Monday, February 23, 2009

An Adoption Legacy of Sorts!

"Difficulties afford a platform upon which He can show Himself. Without them we could never know how tender, faithful and almighty our God is." - Hudson Taylor

They say writing is therapeutic and so I write...February of 1999 was one of the hardest times in my life. My mom was taken to the hospital one morning and as us four kids met my dad at the hospital we found out she didn't make it. To say we were shocked is an understatement-she had no health problems, it was so out of nowhere. I remember those first few days and nights so vividly, thinking it had to be a bad dream. We just sat at the house we grew up in and cried and kept thinking someone would say it was all a mistake. I was a few months pregnant with Claire and she was due on my mom's birthday. I had been having problems in the pregnancy and they told me it was pretty certain the pregnancy would not continue and that I would miscarry. One time when I went in the ultrasound tech recognized me and said something about not believing I was still carrying the baby. My mom had been such a support to me during this time.

I really didn't know how to process my emotions, I don't think any of us did. I just felt so unprepared. I felt like the walls of my faith came crashing down, and it was a fork in the road in my faith. Was I going to believe God was who He said He was and His comfort would carry me? It was a long process of grief and I grew in my relationship to God in many ways. God met me in so many ways I can't even begin to count. I think through it instead of my walls of faith crashing down, the walls were made solid. I found I could believe God was who He said He was and He would carry me. I look at the friends He put in my life prior to this to grieve with me and support me. I am thankful for the great church I was attending where I could really continue to grow in this time. I can remember the beautiful conversation my mom and I had the night before she died. The dinner Mike, Ali, Caroline and I had with my mom and dad the prior weekend. This baby I was carrying that was due on my mom's birthday, which miraculously I was able to deliver!

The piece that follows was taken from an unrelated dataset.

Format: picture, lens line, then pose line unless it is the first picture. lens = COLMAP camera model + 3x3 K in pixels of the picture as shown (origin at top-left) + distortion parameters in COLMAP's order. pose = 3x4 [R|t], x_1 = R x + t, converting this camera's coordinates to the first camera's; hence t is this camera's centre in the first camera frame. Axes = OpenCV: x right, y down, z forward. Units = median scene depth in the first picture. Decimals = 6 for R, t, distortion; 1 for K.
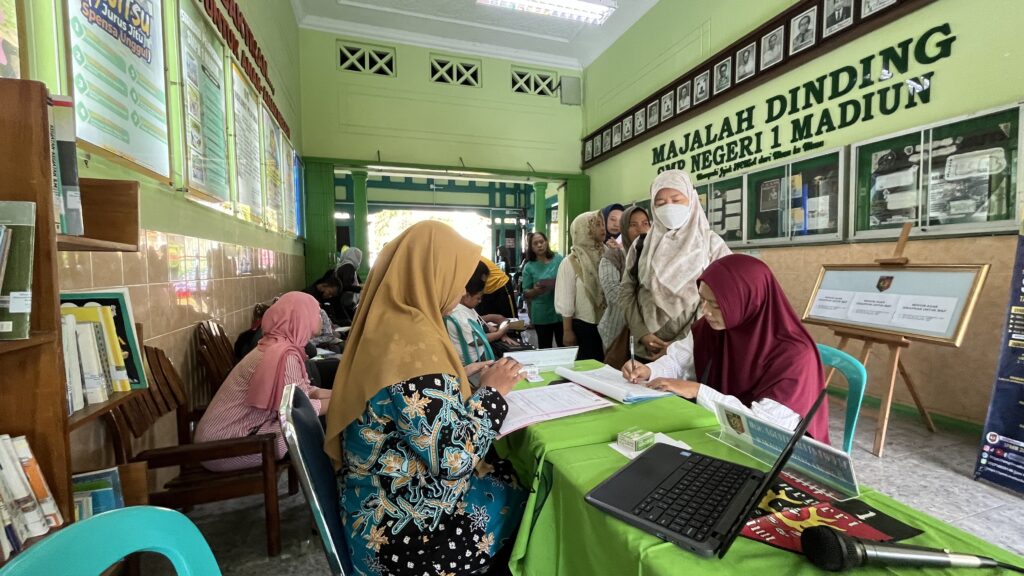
lens RADIAL K [[423.8, 0, 512.9], [0, 423.8, 286.0], [0, 0, 1]] dist [0.001065, -0.000155]
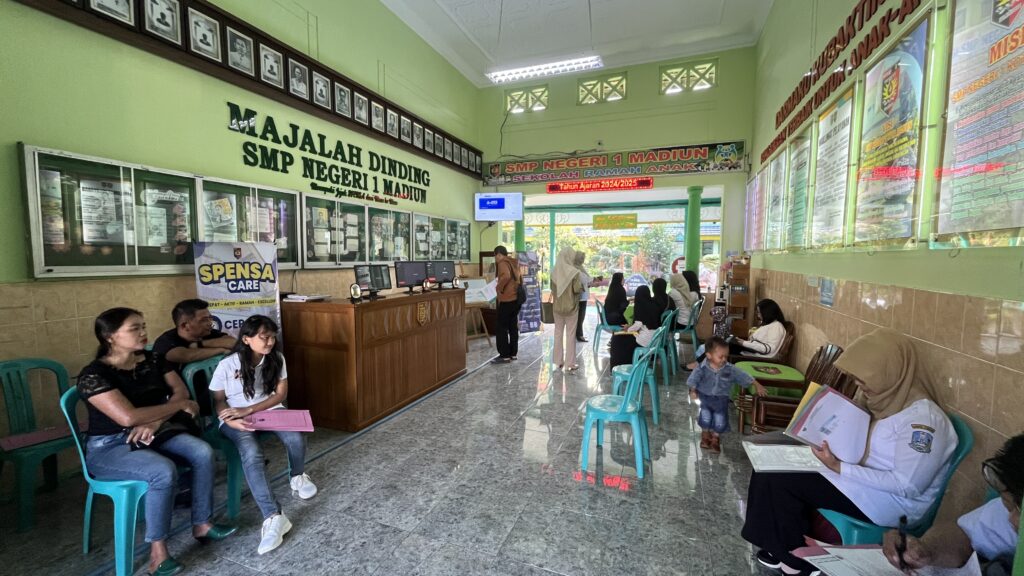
lens RADIAL K [[423.8, 0, 514.3], [0, 423.8, 286.8], [0, 0, 1]] dist [0.001065, -0.000155]
pose [[-0.785675, -0.032644, 0.617778, -0.501276], [0.037702, 0.994224, 0.100484, -0.140349], [-0.617490, 0.102240, -0.779906, 1.660372]]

I think it has been hard this year not having my mom here to be able to share the joy of bringing home James. I think of her often and know she would love James and get such a kick out of this little boy. And God continues to pour down His blessings and comfort. What an incredible joy to find out just recently from my dad that my mom had talked about wanting to adopt(a boy)! He said they talked about it, but never ended up going further. I could hardly contain myself when my dad shared this on the phone with me recently. I just cried-how amazing that this was my mom's heart as well and I never even knew it-but yes I guess it doesn't surprise me at all. I am so thankful that God would choose this time to have my dad share this with me, because it has been so comforting to me and just brings me such joy! Our kids have said they are going to adopt too-how cool is that!

Tuesday, February 10, 2009

1st Haircut with us!

I need a haircut mom-look what these girls are doing to me!
Yes it is time!

James thought this was worse than the doctor!

He sat on my lap and moved quite a bit as the buzzer tried to clip his hair!

That was not so bad!

Monday, February 2, 2009

Chinese New Year!


James and Aunt Cocoa (formerly Coo Coo but James has renamed her Cocoa -Coll is thrilled!)

James was so happy at the parade

His favorite was the dragon
James celebrating with some of his cousins
We went to Chinatown for Chinese New Year and went to the parade and went for a great lunch. James had a blast and the weather was actually great (heat wave at 25 degrees!)
It was great spending the afternoon with our family!